Well, it depends on what you mean by God.
The universe is a maze of mysteries. How can gravity — an invisible, unexplainable force — pull the Milky Way into a spiral? How can atoms contain such awesome power that an amount of matter smaller than a dime produced the energy in the bomb that killed 100,000 Hiroshima residents? How can the double-helix thread of DNA create all living things, from bacteria to trees to Beethoven? Finally, why does anything exist at all?
If you say that the power of gravity, atoms, DNA, lightning and all the rest is God — that God is E=MC2 — then God exists. Those baffling forces are undeniably real.
Or if you say, as some do, that God is the love and pity in every human heart, then God exists. Those feelings are real — just like the paranoid capacity for suspicion, hate, jealousy, anger, and the like.
However, if by God you mean religious deities — the three gods of the Christian Trinity, the millions of gods of Hinduism, the wrathful Jehovah of the Old Testament, the multitudinous Greek and Roman gods, the invisible feathered serpent of the Aztecs — you’ve entered the Twilight Zone.
Human logic can find no trustworthy evidence to prove, or disprove, the existence of unseen spirits. Weeping statues and holy apparitions aren’t reliable proof. So the only truthful answer for an honest person is: I don’t know.
But honest people can go farther and speculate intelligently: Do demons exist? Angels? Leprechauns? Fairies? Vampires? Werewolves? Lack of tangible evidence leads educated people to laugh off these imaginary beings. It’s a small step to apply the same rationale to holy ghosts, resurrected saviors, blessed virgins, patron saints and the like. You can’t prove they aren’t hovering invisible in the room with you — but it’s unlikely.
Through logic, you can see that the church concept of an all-loving heavenly creator doesn’t hold water. If a divine Maker fashioned everything that exists, he designed phenomena such as breast cancer for women, leukemia for children, cerebral palsy, leprosy, AIDS, Alzheimer’s disease, Down syndrome. He mandated foxes to rip rabbits apart (bunnies emit a terrible shriek at that moment) and cheetahs to slaughter fawns. No human would be cruel enough to plan such horrors. If a supernatural being did so, he’s a monster, not an all-merciful father.

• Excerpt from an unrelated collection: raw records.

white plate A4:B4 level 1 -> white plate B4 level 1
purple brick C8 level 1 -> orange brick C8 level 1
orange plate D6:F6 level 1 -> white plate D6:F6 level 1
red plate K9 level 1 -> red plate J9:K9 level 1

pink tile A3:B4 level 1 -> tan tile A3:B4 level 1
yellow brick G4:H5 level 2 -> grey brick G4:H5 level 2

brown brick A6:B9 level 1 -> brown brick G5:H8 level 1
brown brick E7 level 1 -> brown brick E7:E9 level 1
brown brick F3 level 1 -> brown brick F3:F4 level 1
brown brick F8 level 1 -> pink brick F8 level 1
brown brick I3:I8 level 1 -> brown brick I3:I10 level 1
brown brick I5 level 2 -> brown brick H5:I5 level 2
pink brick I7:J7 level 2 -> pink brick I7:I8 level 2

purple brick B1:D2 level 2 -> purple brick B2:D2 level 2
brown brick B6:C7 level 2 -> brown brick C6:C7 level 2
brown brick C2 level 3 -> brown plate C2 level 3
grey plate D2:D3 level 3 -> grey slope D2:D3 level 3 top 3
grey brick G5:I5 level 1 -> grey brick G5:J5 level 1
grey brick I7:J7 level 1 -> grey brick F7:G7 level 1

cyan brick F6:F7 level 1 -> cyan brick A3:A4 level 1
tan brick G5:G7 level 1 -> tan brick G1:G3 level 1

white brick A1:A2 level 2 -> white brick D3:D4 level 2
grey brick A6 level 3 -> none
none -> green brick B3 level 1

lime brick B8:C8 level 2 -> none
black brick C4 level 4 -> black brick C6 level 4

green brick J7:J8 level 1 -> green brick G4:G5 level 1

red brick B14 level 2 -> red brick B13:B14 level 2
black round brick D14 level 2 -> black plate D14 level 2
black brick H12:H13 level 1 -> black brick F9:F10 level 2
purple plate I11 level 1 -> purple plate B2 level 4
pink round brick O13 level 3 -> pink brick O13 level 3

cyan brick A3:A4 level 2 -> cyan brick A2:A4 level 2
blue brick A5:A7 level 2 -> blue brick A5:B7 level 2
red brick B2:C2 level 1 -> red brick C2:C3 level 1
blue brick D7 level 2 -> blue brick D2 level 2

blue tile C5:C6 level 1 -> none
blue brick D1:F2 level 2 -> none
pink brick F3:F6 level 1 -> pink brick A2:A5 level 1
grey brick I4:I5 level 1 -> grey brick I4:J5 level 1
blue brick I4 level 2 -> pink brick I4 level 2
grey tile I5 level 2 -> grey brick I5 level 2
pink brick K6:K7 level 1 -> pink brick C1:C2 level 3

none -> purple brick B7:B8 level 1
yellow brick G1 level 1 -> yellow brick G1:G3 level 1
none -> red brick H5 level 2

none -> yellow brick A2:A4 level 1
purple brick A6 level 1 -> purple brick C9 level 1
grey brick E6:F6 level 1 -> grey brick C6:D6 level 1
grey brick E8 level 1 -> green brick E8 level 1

When you get down to it, the only evidence of God’s existence is that holy men, past and present, say he exists. Priests have built worldwide, well-funded empires on their claim that an unseen deity waits to reward or punish people after death. But such priests once said that witches exist and burned thousands of women on charges that they flew through the sky, copulated with Satan, changed into animals and so forth. If their assertion about God is as valid as was their assertion about witches, their empires rest on fantasy.
The universe is a vast, amazing, seething dynamo which has no discernible purpose except to keep on churning. From quarks to quasars, it’s alive with incredible power. But it seems utterly indifferent to any moral laws. It destroys as blindly as it nurtures.
Martin Heidegger said we know only that we exist for a while, and we are doomed to die without knowing why we are here. If you are scrupulously honest, you can’t say much more than that.
Are the profound forces of the universe God? I don’t know. Is human love God? I don’t know. Is there a personal God waiting to reward me in a heaven or punish me in a hell? I don’t know — but I doubt it.
This column is adapted from a piece originally published on Jan. 18, 2021, at Patheos/Daylight Atheism. The Great American Think-Off is a slightly whimsical philosophy competition run by a Minnesota cultural center. Winning thinkers get gold, silver and bronze medals, plus prize money. The 1996 debate was over whether God exists. The column started off as the (losing) entry Haught submitted.